§ **Problem details**: Go through the data below. Pull out every line that has the word "center".

§ **Supplied data**:
'''

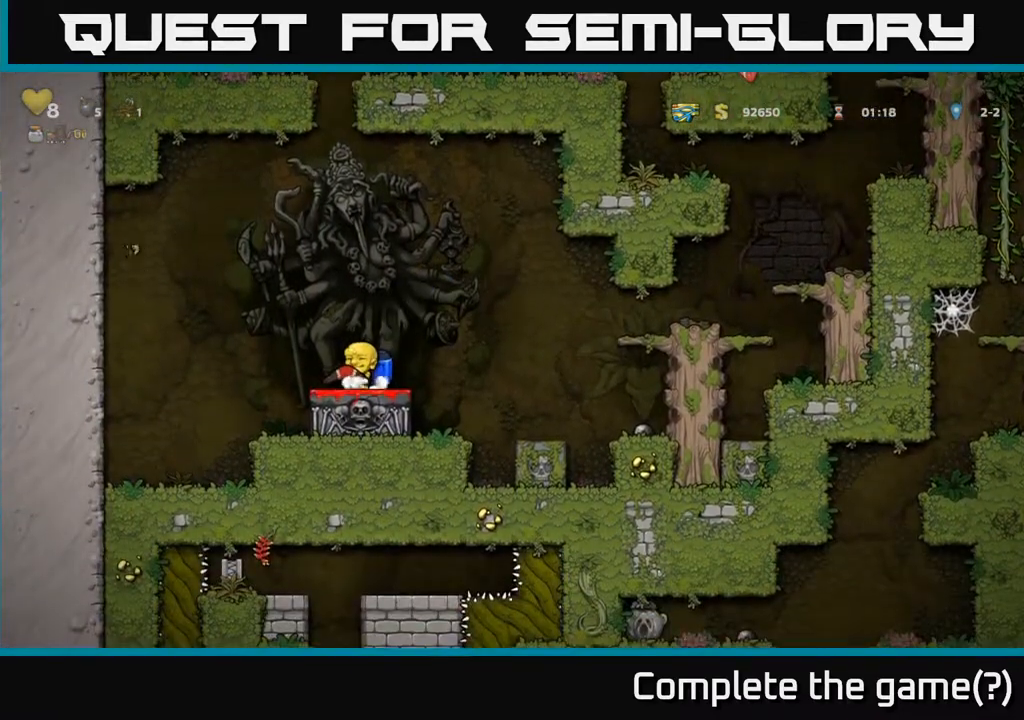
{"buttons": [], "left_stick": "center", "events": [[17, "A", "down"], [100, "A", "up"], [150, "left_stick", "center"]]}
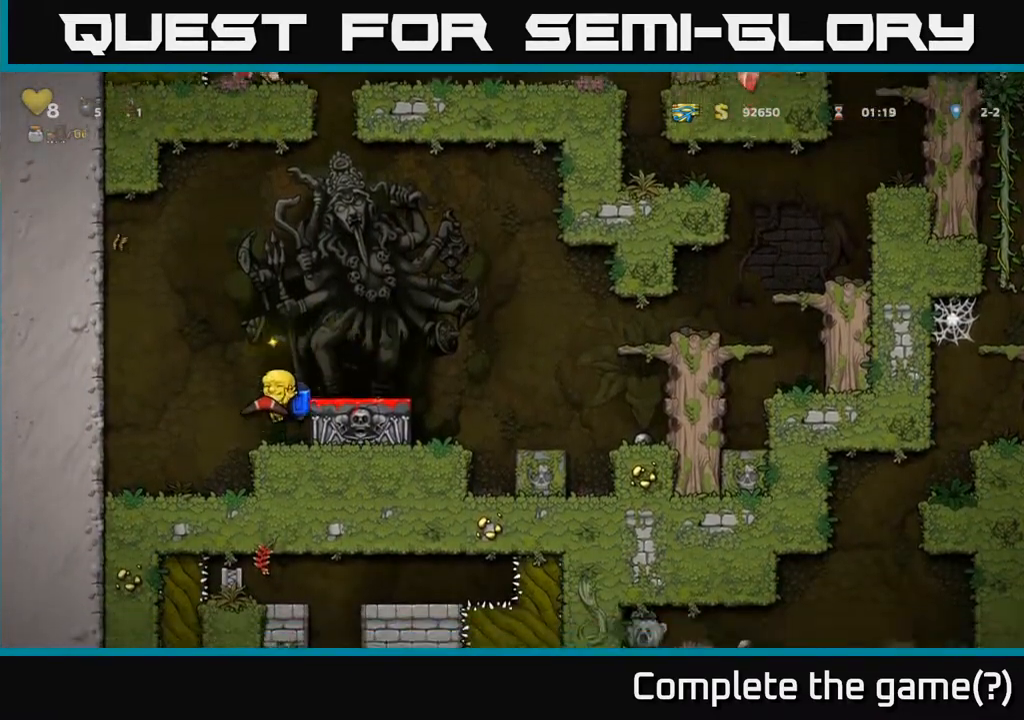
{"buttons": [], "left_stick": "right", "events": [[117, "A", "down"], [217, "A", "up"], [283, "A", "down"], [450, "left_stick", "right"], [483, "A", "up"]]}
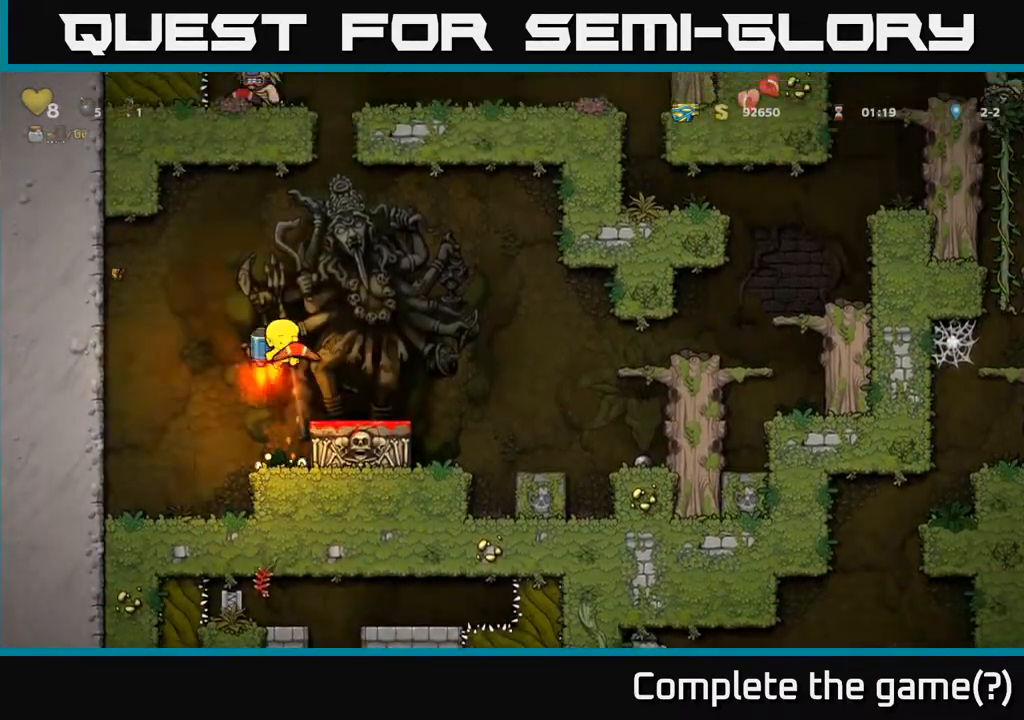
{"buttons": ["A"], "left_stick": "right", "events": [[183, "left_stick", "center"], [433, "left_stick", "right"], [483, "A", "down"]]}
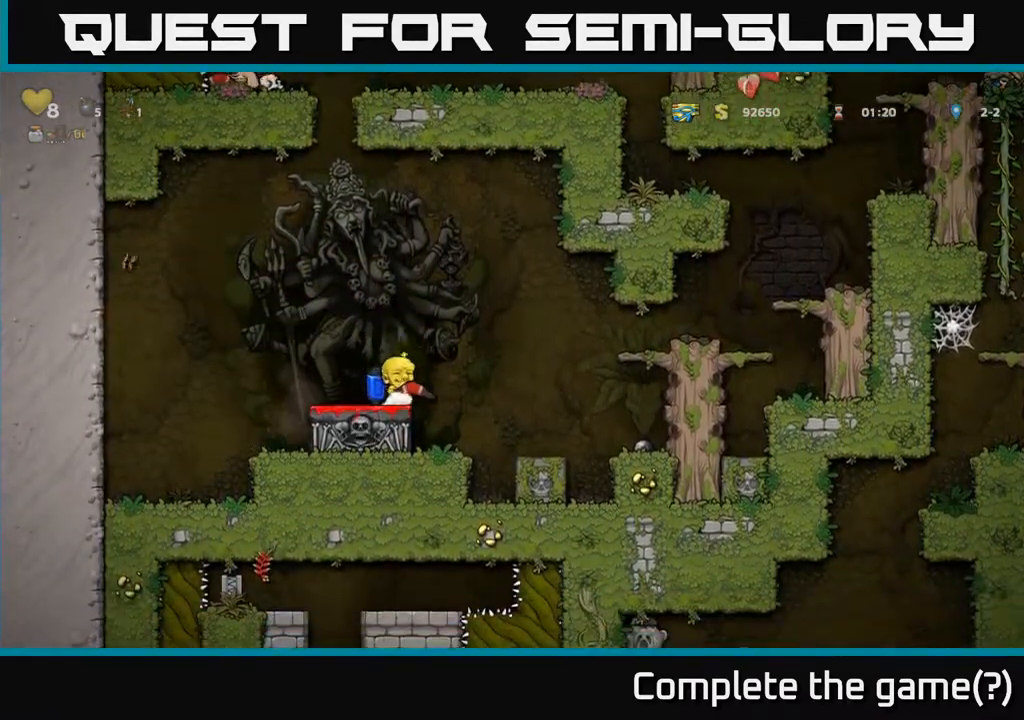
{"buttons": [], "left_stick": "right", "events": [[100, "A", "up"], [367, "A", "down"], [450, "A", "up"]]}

'''

§ **Answer section**:
{"buttons": [], "left_stick": "center", "events": [[17, "A", "down"], [100, "A", "up"], [150, "left_stick", "center"]]}
{"buttons": ["A"], "left_stick": "right", "events": [[183, "left_stick", "center"], [433, "left_stick", "right"], [483, "A", "down"]]}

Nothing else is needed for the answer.